My aunt is 40 years old and she was coloring with crayons on the bathroom floor after a bad spell. We kept them in the cabinet under the sink so she could pull them out to calm her down, or pull her out, of the dream she was having over glazed eyes that weren't sleeping. She would talk to us about silly things that happened to her or how she met her husband after the war in his pretty, neat, and navy blue military jacket.
She really met my uncle on the train to Chicago in 1977, but we don't tell her that because it doesn't make a difference and it won't make her feel any better. The truth never really does that I've learned.
That's the thing about the rest of your life.

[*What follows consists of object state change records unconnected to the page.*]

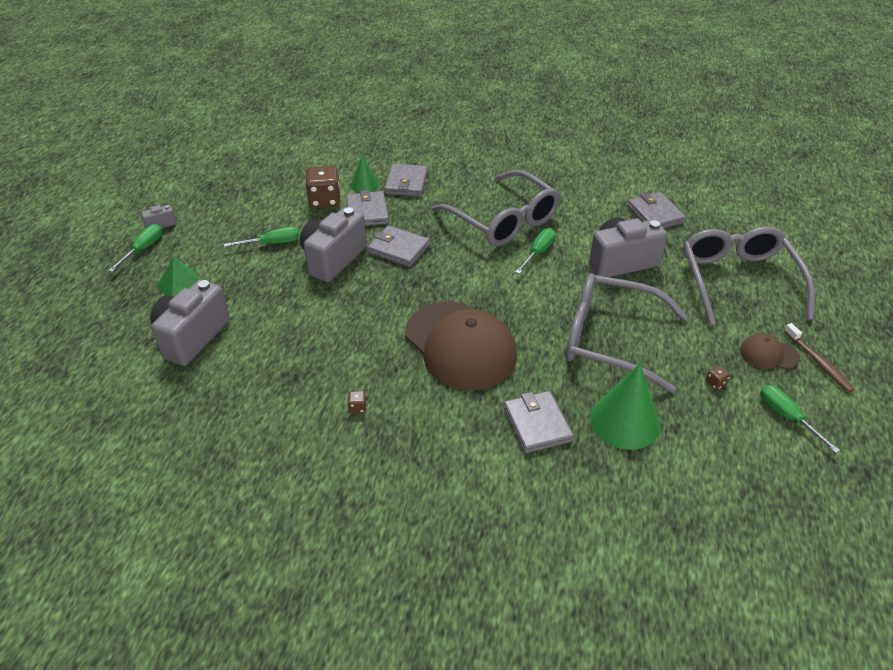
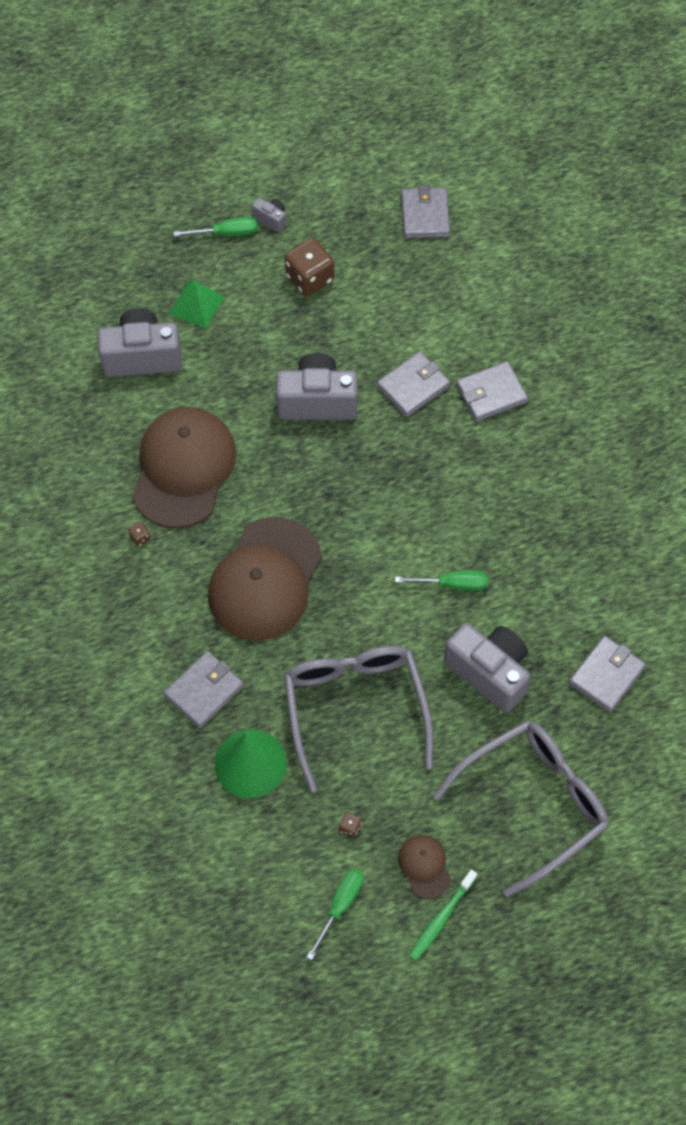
camera: 60 degrees right, 20 degrees up
green screwdriver [224,227,299,247] -> none
brown dice [305,166,340,208] -> brown dice moved to [285,238,334,296]
green cone [351,155,379,193] -> none
grey wallet [367,225,430,267] -> grey wallet moved to [401,185,450,238]
grey glasses [432,170,560,246] -> none
brown toothbrush [784,323,855,393] -> green toothbrush [409,869,477,961]
none -> brown cap [132,407,237,529]

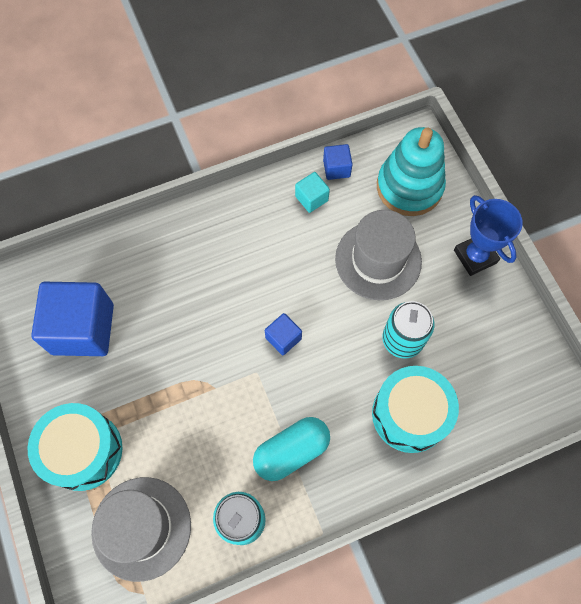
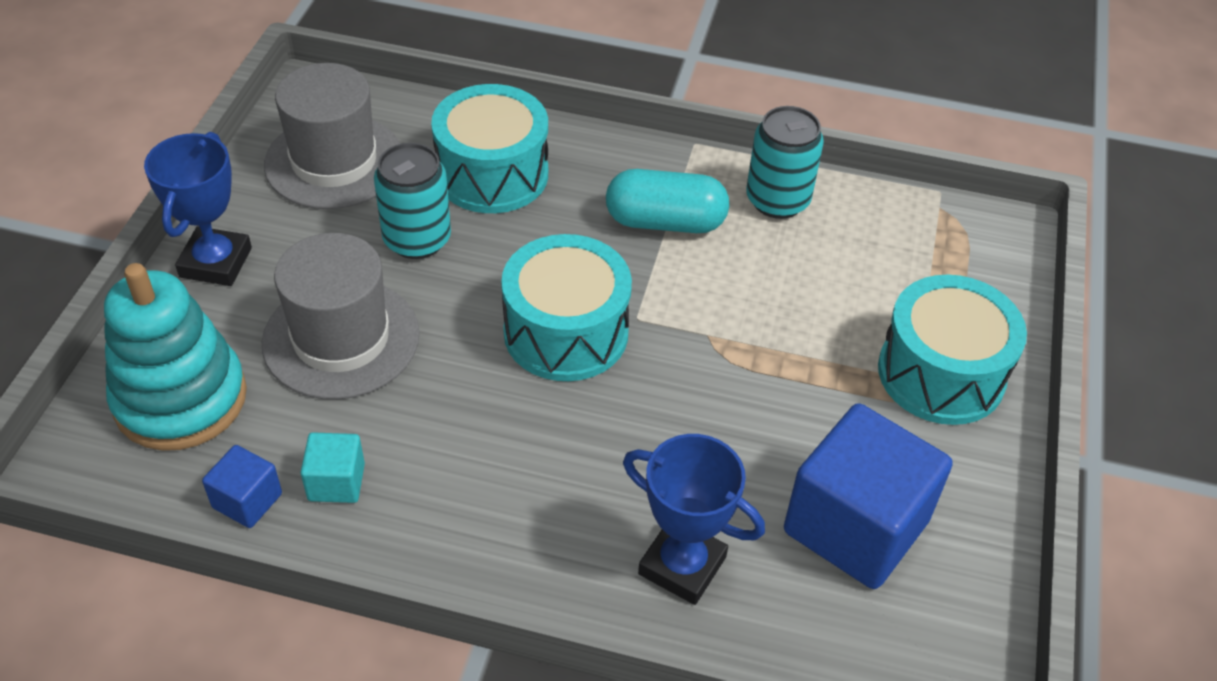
camera: 145 degrees left, 20 degrees down
grey hat [91,477,191,582] -> grey hat moved to [264,63,400,209]
blue cube [265,313,302,355] -> turquoise drum [501,234,632,381]
none -> blue trophy [623,434,765,605]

When you're sixteen and beautiful with a cute brown bob and eyes to match you think you can do anything and when you picture the rest of your life it doesn't include lying in a bath robe talking to your niece about something you never did or never had with spit on your chin and hands that need washed coloring a picture in a book meant for kids.
You never thought you'd be stuck being a kid sometimes. Out of control, shaky, twisted and a little bit beautiful through things. You never thought you'd be missing some parts, or you'd be spacey or empty in bad, bad moments like this.
But that's how it is and that's how it was for my aunt as she tried to formulate her thoughts into something she was dying and dying to tell me.
I didn't know what she wanted or how to fix all the things I didn't quite understand were happening. All I know is that she is a child and children need attention, to be played with, and to be loved. So I picked up a crayon and starting coloring around the edges she had missed trying to fill her in.